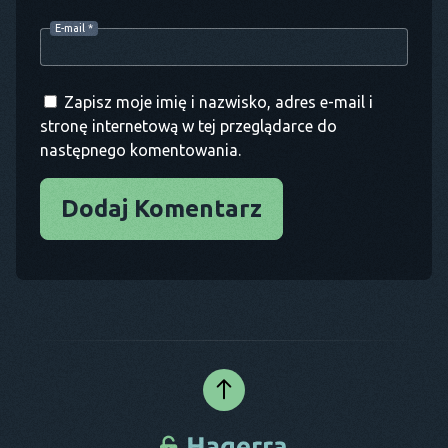
E-mail
*
Zapisz moje imię i nazwisko, adres e-mail i
stronę internetową w tej przeglądarce do
następnego komentowania.
Dodaj Komentarz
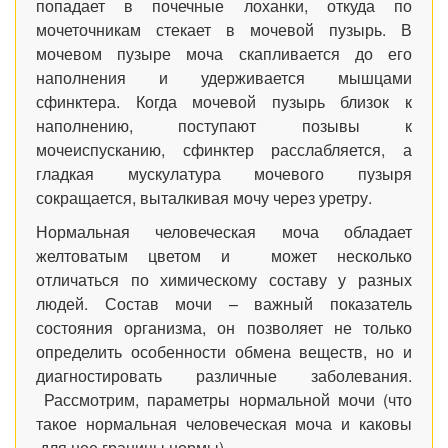
попадает в почечные лоханки, откуда по
мочеточникам стекает в мочевой пузырь. В
мочевом пузыре моча скапливается до его
наполнения и удерживается мышцами
сфинктера. Когда мочевой пузырь близок к
наполнению, поступают позывы к
мочеиспусканию, сфинктер расслабляется, а
гладкая мускулатура мочевого пузыря
сокращается, выталкивая мочу через уретру.
Нормальная человеческая моча обладает
желтоватым цветом и может
несколько
отличаться
по химическому составу у разных
людей. Состав мочи – важный показатель
состояния организма, он позволяет не только
определить особенности обмена веществ, но и
диагностировать различные заболевания.
Рассмотрим, параметры нормальной мочи (что
такое нормальная человеческая моча и каковы
для нее границы нормы).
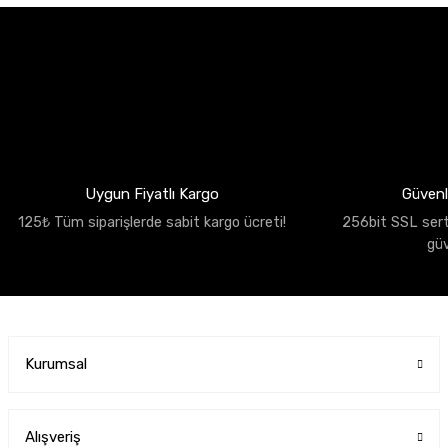
Uygun Fiyatlı Kargo
Güvenli
125₺ Tüm siparişlerde sabit kargo ücreti!
256bit SSL sertif
gü
Kurumsal
Alışveriş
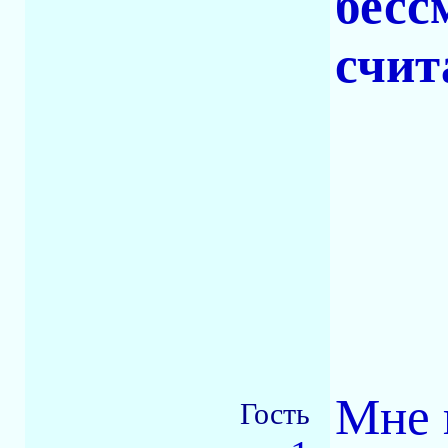
бесс
счит
Мне 
Гость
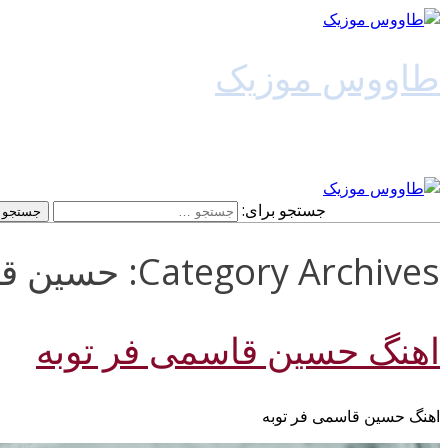
طاووس موزیک
دانلود آهنگ جدید
جستجو برای:
Category Archives: حسین قاسمی فر
اهنگ حسین قاسمی فر توبه
اهنگ حسین قاسمی فر توبه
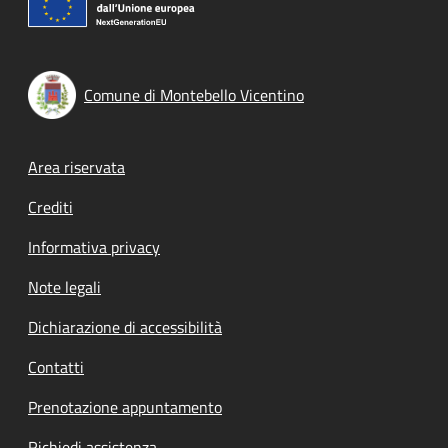
Comune di Montebello Vicentino
Footer menu
Area riservata
Crediti
Informativa privacy
Note legali
Dichiarazione di accessibilità
Contatti
Prenotazione appuntamento
Richiedi assistenza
═══
**PROBLEM DETAILS**
Set down all the material exactly once more. No pictures.

**PROBLEM SOLUTION**
E-mail
*
Zapisz moje imię i nazwisko, adres e-mail i
stronę internetową w tej przeglądarce do
następnego komentowania.
Dodaj Komentarz
попадает в почечные лоханки, откуда по
мочеточникам стекает в мочевой пузырь. В
мочевом пузыре моча скапливается до его
наполнения и удерживается мышцами
сфинктера. Когда мочевой пузырь близок к
наполнению, поступают позывы к
мочеиспусканию, сфинктер расслабляется, а
гладкая мускулатура мочевого пузыря
сокращается, выталкивая мочу через уретру.
Нормальная человеческая моча обладает
желтоватым цветом и может
несколько
отличаться
по химическому составу у разных
людей. Состав мочи – важный показатель
состояния организма, он позволяет не только
определить особенности обмена веществ, но и
диагностировать различные заболевания.
Рассмотрим, параметры нормальной мочи (что
такое нормальная человеческая моча и каковы
для нее границы нормы).
Uygun Fiyatlı Kargo
Güvenli
125₺ Tüm siparişlerde sabit kargo ücreti!
256bit SSL sertif
gü
Kurumsal
Alışveriş
бесс
счит
Мне 
Гость
طاووس موزیک
دانلود آهنگ جدید
جستجو برای:
Category Archives: حسین قاسمی فر
اهنگ حسین قاسمی فر توبه
اهنگ حسین قاسمی فر توبه
Comune di Montebello Vicentino
Footer menu
Area riservata
Crediti
Informativa privacy
Note legali
Dichiarazione di accessibilità
Contatti
Prenotazione appuntamento
Richiedi assistenza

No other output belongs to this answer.